Se saltan una norma importante cuando está claro lo que quiere Dios: “No
añadiréis nada a lo que Yo os mando, ni quitaréis nada; para así guardar los
mandamientos de Yahveh vuestro Dios que Yo os prescribo. Guardadlos y
practicadlos, porque ellos son vuestra sabiduría y vuestra inteligencia a los
ojos de los pueblos”.
Los
mandamientos son un camino de vida y sabiduría. Una forma de entender la vida.
Una manera de crecer en profundidad y belleza ante los ojos de Dios. Un camino
para ser más felices.
Parecía
imposible saltarse un precepto, aunque no fuera tan importante. No lavarse no
era algo baladí. Implicaba ir contra una tradición arraigada profundamente en
el alma del judío. ¿Por qué lo permite Jesús?
Él
mismo luego dirá que no ha venido a abolir la ley. Ni un solo precepto. ¿Por
qué lo permite ahora?
Tal
vez es la pequeñez de la mirada de los fariseos lo que le duele a Jesús en el
corazón. Se han quedado en la apariencia.
No han
venido a conocer a Jesús. No quieren saber lo que piensa, ni cómo vive. No
pretenden dejarse tocar por lo que hace. Lo racionalizan todo y en su juicio
Jesús ya ha sido condenado.

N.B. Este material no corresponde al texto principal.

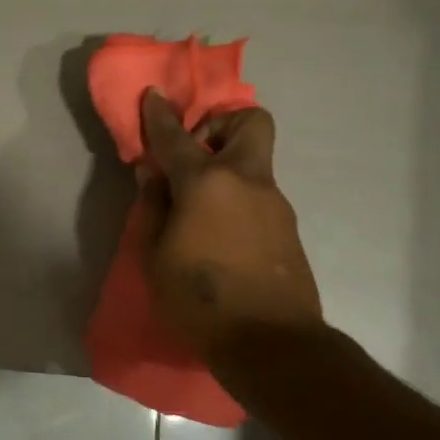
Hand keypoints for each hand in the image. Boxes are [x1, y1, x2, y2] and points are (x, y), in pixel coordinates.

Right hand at [134, 89, 322, 356]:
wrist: (270, 342)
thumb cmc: (198, 298)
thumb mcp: (155, 255)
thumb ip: (155, 207)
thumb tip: (154, 174)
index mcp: (206, 183)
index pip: (176, 137)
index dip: (160, 115)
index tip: (153, 96)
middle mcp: (246, 181)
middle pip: (250, 122)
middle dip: (221, 122)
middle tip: (194, 152)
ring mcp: (274, 203)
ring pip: (253, 163)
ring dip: (226, 167)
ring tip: (196, 207)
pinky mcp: (287, 228)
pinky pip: (257, 196)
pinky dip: (236, 198)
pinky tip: (218, 235)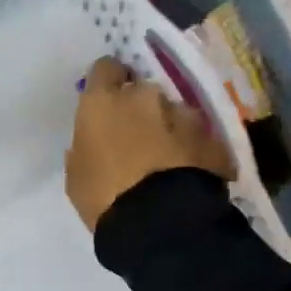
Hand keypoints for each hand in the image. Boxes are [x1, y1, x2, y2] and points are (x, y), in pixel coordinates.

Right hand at [65, 57, 235, 232]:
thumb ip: (84, 148)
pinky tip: (191, 175)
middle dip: (141, 110)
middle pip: (142, 92)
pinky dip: (195, 151)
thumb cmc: (104, 197)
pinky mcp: (213, 138)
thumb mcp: (77, 175)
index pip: (105, 68)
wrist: (161, 222)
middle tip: (137, 139)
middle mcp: (145, 96)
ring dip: (170, 129)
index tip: (107, 99)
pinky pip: (200, 139)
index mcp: (104, 101)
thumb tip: (92, 143)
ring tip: (168, 162)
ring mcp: (184, 114)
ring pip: (174, 113)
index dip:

Es un pobre hombre sin sabiduría que nada tiene que
aportar a nadie.
¿Cómo
es posible abrirse a lo que dice cuando el corazón está cerrado ante su rostro?
Jesús no pudo hacer nunca un milagro delante de un corazón sin fe.
Lo
fariseos no tienen fe. No buscan creer. No piensan que Jesús pueda
aportarles algo nuevo a sus vidas. Desconfían de ese hombre que, sin tener
formación ni sabiduría, logra que le sigan las muchedumbres.